Is Every Problem Solvable?
This question keeps knocking at the door of reality in some sense, because in one way we perceive the world as a set of problems. It might seem like an obvious question, you have problems and solutions,
you untangle these two, and there you go you have the answer. But in order to get to the bottom of this question, we need to dig deeper to understand how these two concepts (problems/solutions) relate to reality.
You would think of some problems as an objective measure in all aspects (since we try to solve a lot of them together as humans, whether in science, companies, projects, or personal endeavours), but if we strip problems out,
they include assumptions inside them,
and those assumptions in turn are predicated on perceptions of human beings mostly (you can kind of think of these perceptions/assumptions as axioms,
if we are speaking mathematically).
Now, having cleared out what problems are in some sense, we can look at this question and answer it from two angles that touch each other in some sense. The first is: we as humans will, practically, keep “making up” problems because it’s a function of our perception,
and our perception changes with the environment and the things we create, and the cycle will run ad infinitum as long as we perceive the world in a continuously dynamic way, So from a practical perspective we say problems will run infinitely (in the loose sense of the term). So that’s from a practical perspective.

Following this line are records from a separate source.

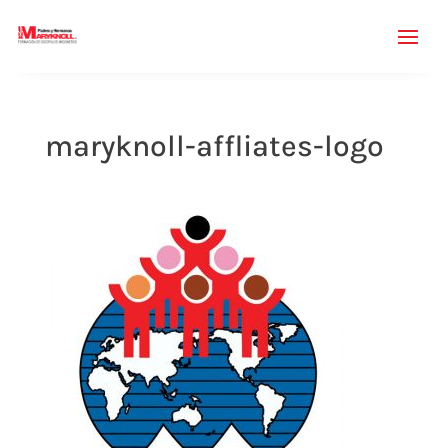
maryknoll-affliates-logo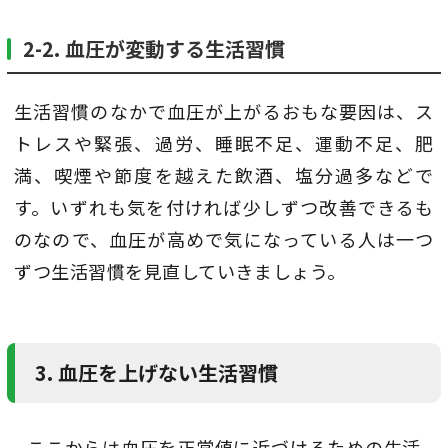
2-2. 血圧が変動する生活習慣
生活習慣のなかで血圧が上がるおもな要因は、ス
トレスや緊張、過労、睡眠不足、運動不足、肥
満、喫煙や節度を越えた飲酒、塩分過多などで
す。いずれも気を付ければ少しずつ改善できるも
のなので、血圧が高めで気になっている人は一つ
ずつ生活習慣を見直していきましょう。
3. 血圧を上げない生活習慣
ここからは血圧を正常値に近づけるための生活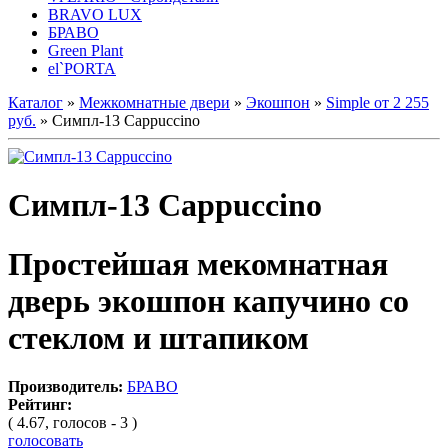
BRAVO LUX
БРАВО
Green Plant
el`PORTA
Каталог
»
Межкомнатные двери
»
Экошпон
»
Simple от 2 255
руб.
» Симпл-13 Cappuccino
Симпл-13 Cappuccino
Простейшая мекомнатная
дверь экошпон капучино со
стеклом и штапиком
Производитель:
БРАВО
Рейтинг:
( 4.67, голосов - 3 )
голосовать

Another way we can approach the question is to try to answer the question in principle, essentially, without the details of practicality.
It might seem like it’s clear that the human mind is able to answer to any problem in principle,
but in my opinion, this is far from being conclusive (not wrong just early to make conclusions on). The issue with this approach is that it doesn’t account for the fact that solutions themselves generate problems by way of causality, and also solutions themselves might be looked at as problems given some time. This is because the spectrum of our perception is innumerable in the things it perceives,
and is subject to change given information, and by way of that fact, we can’t make a conclusive answer to this latter question.
In some sense, our question today is meaningless to start with because we don’t seem to understand what’s the line that separates problems from solutions. It might be clear in using tools like mathematics, but in the real world, the line is blurred in some sense.
But to conclude, one practical approach to life is to assume that every problem (meaning everything we perceive as a problem) at hand can be approached in one way that eventually will lead to a solution (whatever practical thing we mean by that word). It’s an assumption in science and every other human endeavour that is extremely useful to the way we approach the world.